# Task to complete
Please copy every line of the data in which the string "right" appears.

# Study material
◆ ◆ ◆ ◆
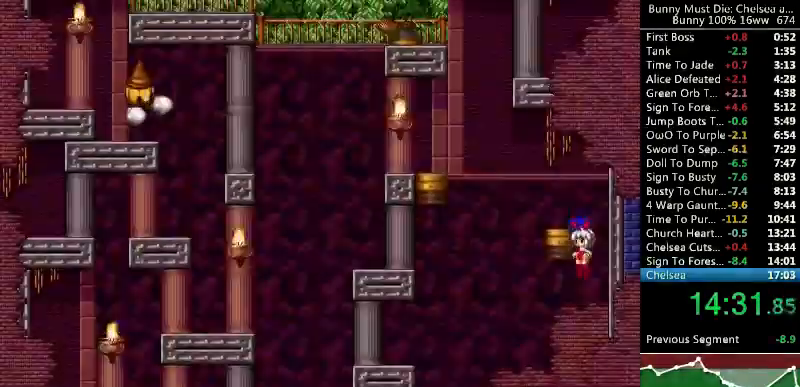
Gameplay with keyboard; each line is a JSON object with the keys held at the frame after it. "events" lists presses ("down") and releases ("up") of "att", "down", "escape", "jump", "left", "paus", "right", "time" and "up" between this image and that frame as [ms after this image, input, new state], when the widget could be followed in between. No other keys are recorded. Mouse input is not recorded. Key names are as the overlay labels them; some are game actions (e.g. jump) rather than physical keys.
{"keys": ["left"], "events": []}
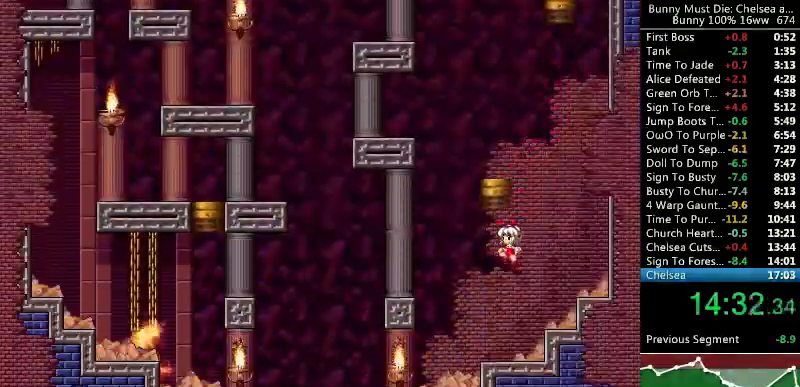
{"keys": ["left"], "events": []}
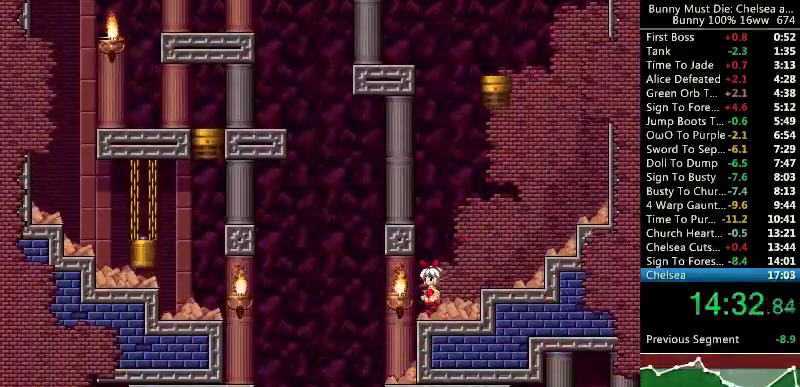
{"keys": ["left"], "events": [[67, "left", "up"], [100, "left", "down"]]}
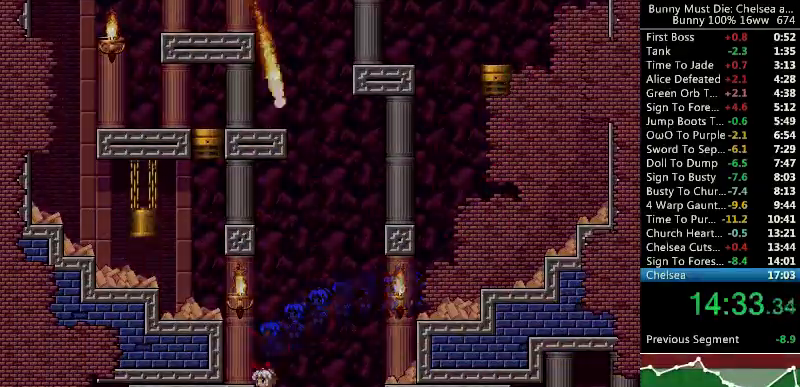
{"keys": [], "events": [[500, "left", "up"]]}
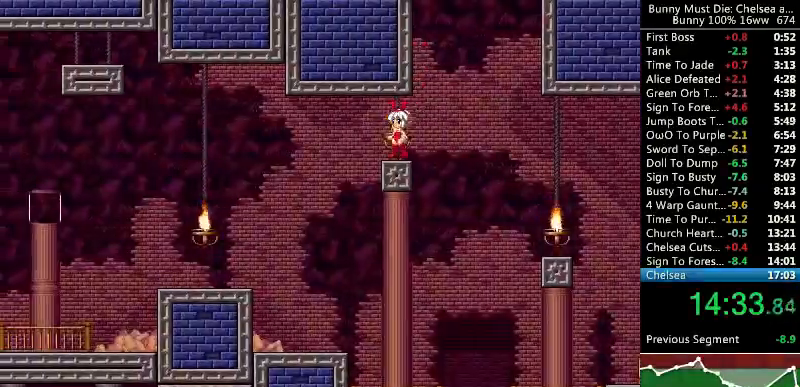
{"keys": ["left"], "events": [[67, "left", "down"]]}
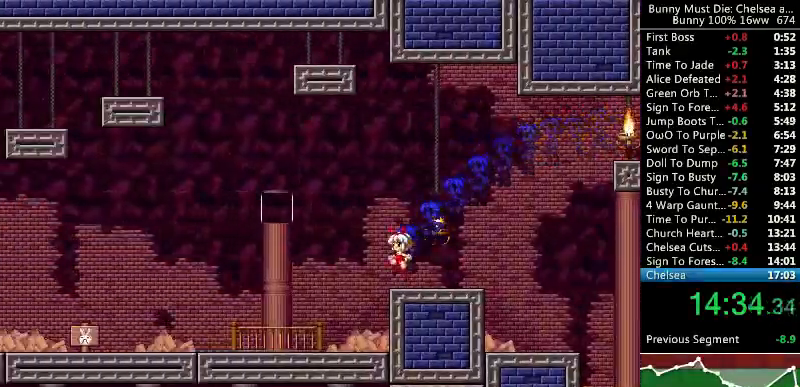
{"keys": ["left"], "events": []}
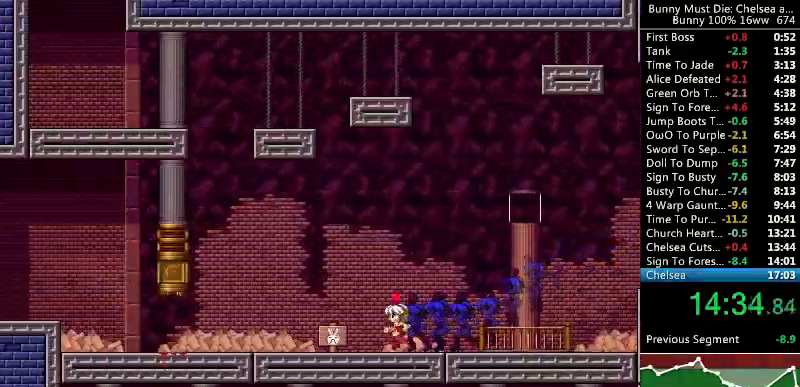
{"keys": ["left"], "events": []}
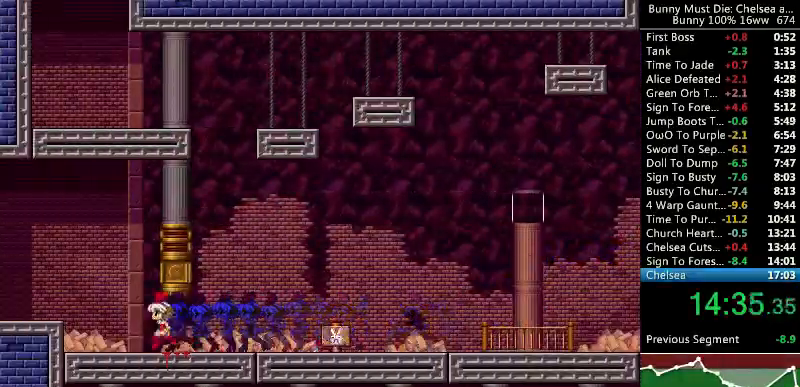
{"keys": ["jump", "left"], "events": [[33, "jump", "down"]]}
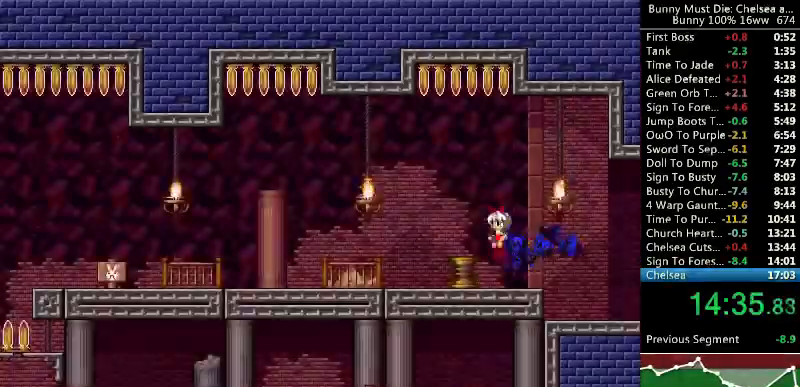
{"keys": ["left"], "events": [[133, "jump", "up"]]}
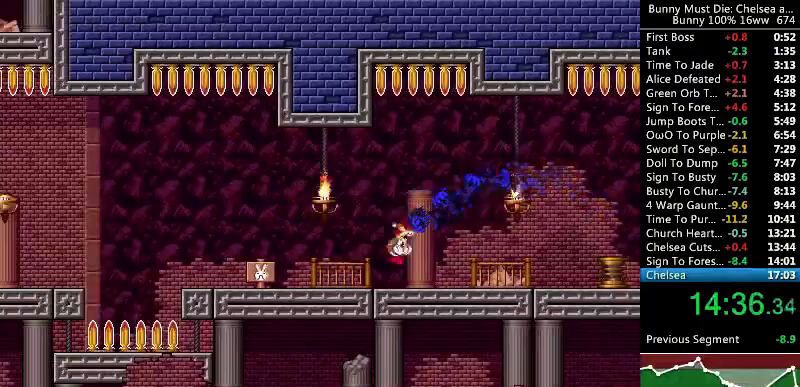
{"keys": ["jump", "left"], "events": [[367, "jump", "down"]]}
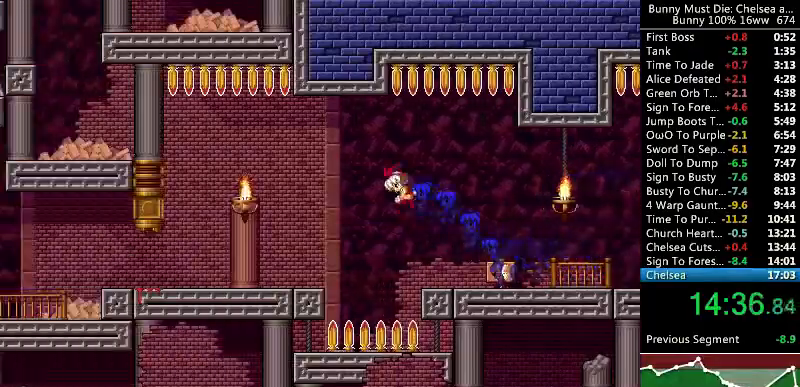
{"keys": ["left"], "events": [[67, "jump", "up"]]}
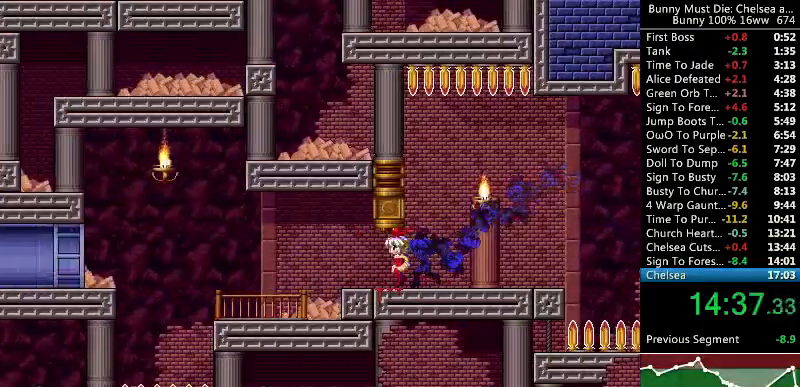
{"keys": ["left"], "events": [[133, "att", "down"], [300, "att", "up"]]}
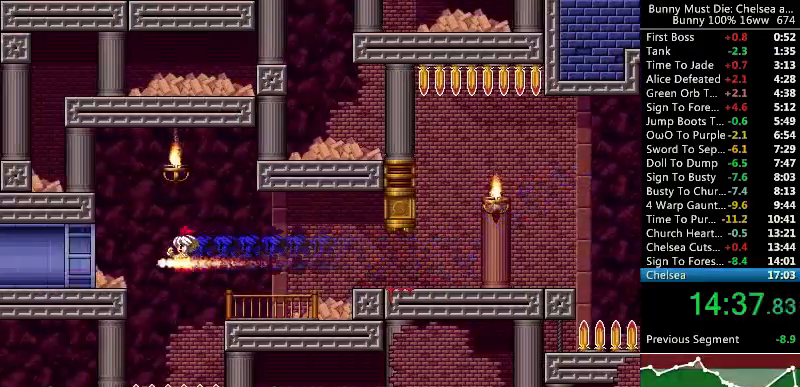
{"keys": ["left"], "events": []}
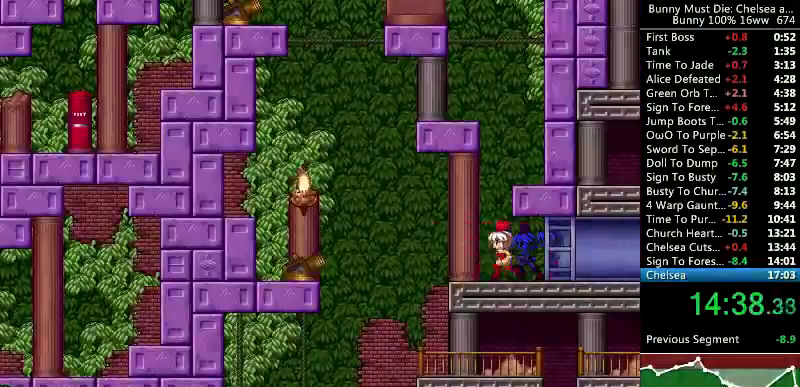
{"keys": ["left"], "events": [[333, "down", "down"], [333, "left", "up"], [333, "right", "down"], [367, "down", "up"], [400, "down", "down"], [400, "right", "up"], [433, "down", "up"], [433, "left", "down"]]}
◆ ◆ ◆ ◆
# Written answer
Gameplay with keyboard; each line is a JSON object with the keys held at the frame after it. "events" lists presses ("down") and releases ("up") of "att", "down", "escape", "jump", "left", "paus", "right", "time" and "up" between this image and that frame as [ms after this image, input, new state], when the widget could be followed in between. No other keys are recorded. Mouse input is not recorded. Key names are as the overlay labels them; some are game actions (e.g. jump) rather than physical keys.
{"keys": ["left"], "events": [[333, "down", "down"], [333, "left", "up"], [333, "right", "down"], [367, "down", "up"], [400, "down", "down"], [400, "right", "up"], [433, "down", "up"], [433, "left", "down"]]}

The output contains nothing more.